Ever since the Great Recession, the financial market has continually evolved to meet the changing needs of individuals and businesses alike.
Take invoice financing, for example, which is a diverse lending product that enables businesses to leverage their accounts receivable as a way of optimising their real-time cash flow.
We’ll explore the concept of invoice financing below, while discussing its main terminology and the numerous forms that it can take.
What is Invoice Financing?
Invoice financing is actually a generic term, and one that is used for any asset based lending products that cover slow-paying accounts receivable.
While most companies and sectors adhere to 15 or 30-day invoice terms, there are numerous instances in which clients will request 60 or 90-day terms. This can place a significant squeeze on your businesses cash flow and available levels of working capital, making it difficult to take on additional work in the near-term.
Invoice financing can negate this issue, as leveraging your accounts receivable can help you to realise the full value of your invoices almost immediately. There are two ways in which this can be achieved, namely the following:
What is Invoice Discounting?
The first method is referred to as invoice discounting, which is the practice of using your company’s unpaid invoices as the collateral for a loan.
This loan will be extended by a finance company, while the amount of debt issues is typically marginally lower than the value of the outstanding accounts receivable.

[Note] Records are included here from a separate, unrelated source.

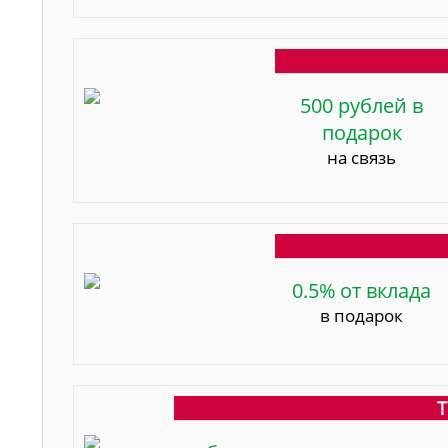
500 рублей в
подарок
на связь
0.5% от вклада
в подарок
Т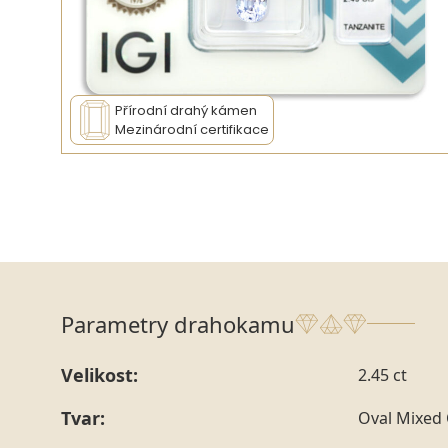
Přírodní drahý kámen
Mezinárodní certifikace
Parametry drahokamu
Velikost:
2.45 ct
Tvar:
Oval Mixed 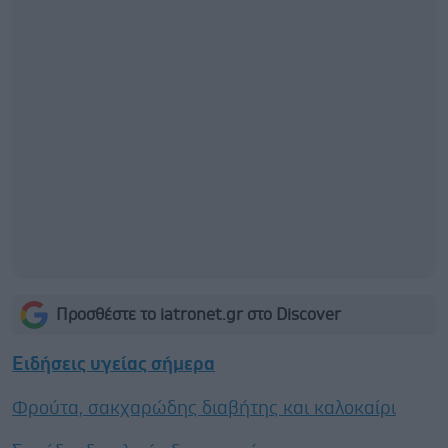
Προσθέστε το iatronet.gr στο Discover
Ειδήσεις υγείας σήμερα
Φρούτα, σακχαρώδης διαβήτης και καλοκαίρι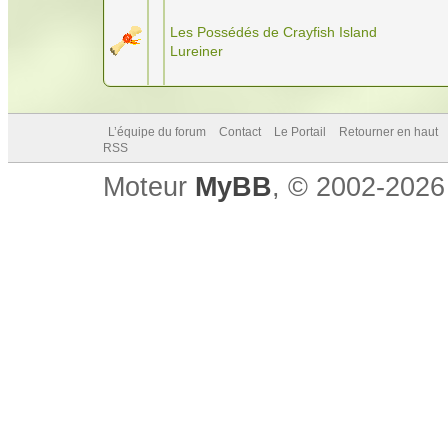
Les Possédés de Crayfish Island
Lureiner
L’équipe du forum
Contact
Le Portail
Retourner en haut
RSS
Moteur
MyBB
, © 2002-202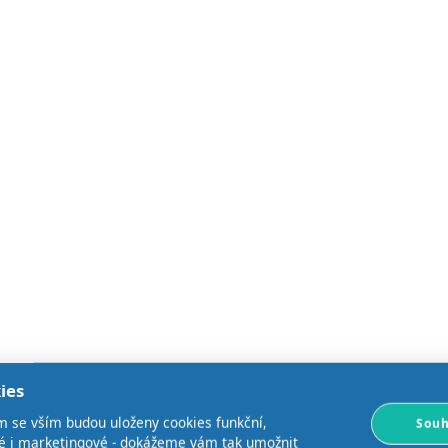
ies
m se vším budou uloženy cookies funkční,
Souh
ké i marketingové - dokážeme vám tak umožnit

In general terms, the debt value will amount to 80% of all invoices that are less than 90 days old, as this helps businesses to recoup a significant sum of money while also allowing lenders to offset their risk.
What is Invoice Factoring?
The second method of invoice financing is known as factoring, and this is arguably the most popular too.
This is a type of debtor finance through which a company sells its accounts receivable to a third party at a slightly discounted rate, usually in a bid to meet immediate and often pressing cash needs.
With this type of financing product, service providers will assume far greater responsibility, as they take on a host of various roles including credit control, sales ledger management and encouraging clients to settle their outstanding invoices.
The Bottom Line
These represent the most prominent forms of invoice financing, and there’s undoubtedly a number of subtle difference between discounting and factoring.
The most obvious of these is that businesses retain control of their accounts receivable and sales ledger in the case of invoice discounting. In contrast, you’ll outsource this responsibility when factoring and move your accounts receivable outside of the business.